La foto ha subito preso a circolare sui social network, spesso definita come una delle “più toccanti” mai viste sul conflitto. Fino a quando il giornalista Harald Doornbos ha rivelato che si trattava di immagini scattate per un progetto artistico del fotografo saudita Abdul Aziz Al-Otaibi. Quest’ultimo si è detto sorpreso di come sia stata strumentalizzata la sua foto “che non ha nulla a che vedere con la Siria”. Sul suo profilo Instagram si possono ancora vedere gli scatti originali del set.

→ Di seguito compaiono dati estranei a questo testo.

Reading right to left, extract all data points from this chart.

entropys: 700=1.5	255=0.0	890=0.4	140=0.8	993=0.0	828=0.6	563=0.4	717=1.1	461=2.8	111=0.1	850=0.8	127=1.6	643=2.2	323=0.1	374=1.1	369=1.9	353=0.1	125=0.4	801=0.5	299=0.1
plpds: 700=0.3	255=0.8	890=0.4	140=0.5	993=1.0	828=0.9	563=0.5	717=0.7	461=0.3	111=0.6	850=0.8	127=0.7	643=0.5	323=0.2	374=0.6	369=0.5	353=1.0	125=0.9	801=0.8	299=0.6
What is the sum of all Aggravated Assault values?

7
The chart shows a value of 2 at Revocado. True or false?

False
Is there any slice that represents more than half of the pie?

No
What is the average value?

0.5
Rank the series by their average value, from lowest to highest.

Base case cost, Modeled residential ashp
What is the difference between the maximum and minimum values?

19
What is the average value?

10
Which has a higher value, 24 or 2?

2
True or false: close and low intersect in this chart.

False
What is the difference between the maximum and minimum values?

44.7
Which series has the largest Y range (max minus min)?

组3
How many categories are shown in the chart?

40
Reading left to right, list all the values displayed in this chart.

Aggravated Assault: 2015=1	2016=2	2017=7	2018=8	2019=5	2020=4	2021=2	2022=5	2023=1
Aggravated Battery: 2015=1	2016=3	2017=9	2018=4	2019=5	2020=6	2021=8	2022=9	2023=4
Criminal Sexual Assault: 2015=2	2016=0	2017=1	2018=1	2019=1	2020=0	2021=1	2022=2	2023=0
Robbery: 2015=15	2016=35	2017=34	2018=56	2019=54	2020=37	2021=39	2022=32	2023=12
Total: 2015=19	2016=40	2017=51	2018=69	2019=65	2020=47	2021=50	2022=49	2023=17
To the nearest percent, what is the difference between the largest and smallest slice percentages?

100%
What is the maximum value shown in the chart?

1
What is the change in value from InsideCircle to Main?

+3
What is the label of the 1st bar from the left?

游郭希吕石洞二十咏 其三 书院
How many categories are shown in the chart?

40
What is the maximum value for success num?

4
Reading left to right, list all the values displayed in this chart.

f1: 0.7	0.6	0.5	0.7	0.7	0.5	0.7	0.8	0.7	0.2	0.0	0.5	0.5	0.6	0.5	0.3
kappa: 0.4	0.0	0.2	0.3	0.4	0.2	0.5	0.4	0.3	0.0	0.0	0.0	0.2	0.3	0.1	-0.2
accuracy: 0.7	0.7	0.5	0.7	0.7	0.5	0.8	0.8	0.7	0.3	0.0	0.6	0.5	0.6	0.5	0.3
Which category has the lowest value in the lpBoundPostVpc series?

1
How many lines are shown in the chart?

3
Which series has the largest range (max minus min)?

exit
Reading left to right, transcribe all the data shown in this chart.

Ma sono stati i video a giocare un ruolo determinante nel recente dibattito sull’uso delle armi chimiche da parte del regime e dei ribelli. Si è rivelato del tutto falso, ad esempio, un filmato diffuso dall’emittente Russia Today che avrebbe dovuto dimostrare l’utilizzo di gas sarin da parte dei ribelli (eppure non era così, come aveva già precisato Elliot Higgins, il blogger britannico che da due anni segue il conflitto siriano e verifica l’utilizzo di armi attraverso il monitoraggio di oltre 650 canali YouTube). Eppure il video è stato al centro di lunghi dibattiti nella comunità internazionale (anche perché le autorità russe da tempo la tesi dell’uso di armi chimiche da parte dei ribelli).

Ma come ha documentato Ap in questo lungo servizio sull’impatto dei social media nella guerra siriana, anche moltissimi video diffusi dall’opposizione si sono rivelati del tutto “fabbricati”. E’ il caso del video che avrebbe dovuto mostrare come il regime di Assad seppelliva i ribelli da vivi. O quello in cui si sarebbero viste le milizie del regime spruzzare benzina sui prigionieri, accendere un fiammifero e bruciarli. Entrambi si sono rivelati non veri.

Per questo motivo molte testate hanno iniziato a diventare molto scrupolose nell’utilizzare filmati provenienti dalla Siria, per quanto questi spesso costituiscano l’unica fonte per raccontare la guerra in un paese che, secondo il Committee to Protect Journalists, è il più pericoloso al mondo per i giornalisti.